Mr. Yeats looked at me in the most peculiar way, a long, penetrating stare.

“Is that your hope or your definite plan?”

I said, “Both.”

He said nothing, merely looked again at the facade of the castle. Then he reached across the carriage's polished side and shook my hand earnestly.

“Good-bye, Mr. O’Brien. Meeting you the second time was even more pleasant than the first—and the first meeting was very agreeable.”

But he did not tell the driver to move on. Instead he sank back in his seat and seemed deep in thought. I waited, my hands clasped behind my back like an obedient boy. Then he spoke:

“You told me, during our long talk when we last met, of something Oscar said. What was it again?”

I quoted: “Be sure to keep beauty preserved.”

Mr. Yeats nodded. “Mr. O’Brien, I didn't say so earlier because I was afraid of breaking the spell of the place—but I was here before; I was visiting Cashel and I rode over one day. One empty, beautiful summer day. And that poem you so kindly quoted—I got the idea for that poem here. So the place is important to me. And it's important to you.”
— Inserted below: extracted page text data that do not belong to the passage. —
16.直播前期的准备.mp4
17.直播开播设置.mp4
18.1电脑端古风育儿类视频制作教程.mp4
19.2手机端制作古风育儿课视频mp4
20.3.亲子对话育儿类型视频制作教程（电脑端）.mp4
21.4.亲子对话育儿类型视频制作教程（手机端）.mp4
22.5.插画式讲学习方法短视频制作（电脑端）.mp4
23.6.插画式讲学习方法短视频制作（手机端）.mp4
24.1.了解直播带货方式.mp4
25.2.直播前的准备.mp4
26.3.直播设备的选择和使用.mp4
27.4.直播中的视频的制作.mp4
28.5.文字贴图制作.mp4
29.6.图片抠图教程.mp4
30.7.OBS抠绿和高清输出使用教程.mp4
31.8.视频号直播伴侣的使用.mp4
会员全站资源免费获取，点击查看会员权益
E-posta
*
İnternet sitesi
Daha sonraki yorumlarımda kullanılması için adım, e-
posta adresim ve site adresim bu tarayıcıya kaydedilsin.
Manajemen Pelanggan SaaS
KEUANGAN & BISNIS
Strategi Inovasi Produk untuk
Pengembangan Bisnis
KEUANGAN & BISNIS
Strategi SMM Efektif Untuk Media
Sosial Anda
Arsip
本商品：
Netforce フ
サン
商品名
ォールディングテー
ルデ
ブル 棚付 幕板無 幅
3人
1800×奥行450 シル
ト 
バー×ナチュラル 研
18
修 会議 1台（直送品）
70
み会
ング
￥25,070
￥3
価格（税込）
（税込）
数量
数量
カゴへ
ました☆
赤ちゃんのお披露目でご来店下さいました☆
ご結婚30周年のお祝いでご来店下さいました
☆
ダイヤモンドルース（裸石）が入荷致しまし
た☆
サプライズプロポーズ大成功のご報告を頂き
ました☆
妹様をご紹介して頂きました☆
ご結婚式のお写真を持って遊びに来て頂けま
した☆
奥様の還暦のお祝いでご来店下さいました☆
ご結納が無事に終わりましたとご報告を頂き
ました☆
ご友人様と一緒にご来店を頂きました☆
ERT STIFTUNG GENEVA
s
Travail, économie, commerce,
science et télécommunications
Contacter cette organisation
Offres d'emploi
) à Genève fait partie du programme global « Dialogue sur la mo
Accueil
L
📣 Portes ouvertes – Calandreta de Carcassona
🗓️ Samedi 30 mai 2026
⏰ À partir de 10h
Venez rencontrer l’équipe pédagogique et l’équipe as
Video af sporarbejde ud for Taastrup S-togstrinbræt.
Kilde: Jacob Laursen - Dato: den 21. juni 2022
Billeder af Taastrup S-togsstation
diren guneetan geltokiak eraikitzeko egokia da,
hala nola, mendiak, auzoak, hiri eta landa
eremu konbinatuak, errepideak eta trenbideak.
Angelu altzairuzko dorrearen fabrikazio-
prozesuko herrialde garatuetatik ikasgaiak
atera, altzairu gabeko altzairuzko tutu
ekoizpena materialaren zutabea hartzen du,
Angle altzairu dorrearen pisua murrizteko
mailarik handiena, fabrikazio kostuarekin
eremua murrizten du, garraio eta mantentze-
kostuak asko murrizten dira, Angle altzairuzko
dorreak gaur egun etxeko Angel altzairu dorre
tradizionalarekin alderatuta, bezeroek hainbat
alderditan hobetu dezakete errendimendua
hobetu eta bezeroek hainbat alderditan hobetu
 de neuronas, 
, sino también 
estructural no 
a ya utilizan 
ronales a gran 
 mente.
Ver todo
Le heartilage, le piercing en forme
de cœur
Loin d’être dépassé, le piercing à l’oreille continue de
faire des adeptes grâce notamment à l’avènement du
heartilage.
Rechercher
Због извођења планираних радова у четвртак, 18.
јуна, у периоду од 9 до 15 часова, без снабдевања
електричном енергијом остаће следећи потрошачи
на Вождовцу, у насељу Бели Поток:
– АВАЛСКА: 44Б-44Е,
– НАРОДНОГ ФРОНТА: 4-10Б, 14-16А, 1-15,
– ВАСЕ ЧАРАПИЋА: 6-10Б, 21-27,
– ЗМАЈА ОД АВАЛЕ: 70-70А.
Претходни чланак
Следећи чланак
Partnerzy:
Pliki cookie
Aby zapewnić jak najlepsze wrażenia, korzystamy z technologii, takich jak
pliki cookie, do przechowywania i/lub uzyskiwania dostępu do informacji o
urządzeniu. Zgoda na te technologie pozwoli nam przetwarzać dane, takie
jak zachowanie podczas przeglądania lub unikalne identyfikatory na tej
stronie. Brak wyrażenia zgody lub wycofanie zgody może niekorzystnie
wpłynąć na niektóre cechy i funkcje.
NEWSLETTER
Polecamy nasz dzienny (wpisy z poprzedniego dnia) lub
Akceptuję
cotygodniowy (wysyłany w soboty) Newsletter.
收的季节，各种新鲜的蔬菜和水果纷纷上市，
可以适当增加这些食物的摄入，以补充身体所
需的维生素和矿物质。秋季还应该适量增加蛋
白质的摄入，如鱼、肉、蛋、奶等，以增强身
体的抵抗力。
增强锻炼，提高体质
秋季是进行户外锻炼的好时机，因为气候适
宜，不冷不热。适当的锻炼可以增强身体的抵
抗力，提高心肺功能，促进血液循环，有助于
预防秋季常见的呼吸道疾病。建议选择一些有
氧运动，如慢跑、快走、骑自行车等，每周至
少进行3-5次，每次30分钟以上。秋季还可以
I said, fervently, “Oh, it is.”

Mr. Yeats said, “Make it the most important part of your life. It has enough beauty to warrant that. If you do that, if you take that step— you'll not fail. You'll get everything you wish for. It might not happen in the way you think—but, Mr. O’Brien, you'll keep beauty preserved. I know it.”

He shook my hand again, this man of whose aloofness people complain; he tapped the driver on the shoulder, and they drove away. The last I saw of them was the horses turning the corner down by the bridge and Mr. Yeats's hand in the air, waving as the landau disappeared into the trees of the avenue.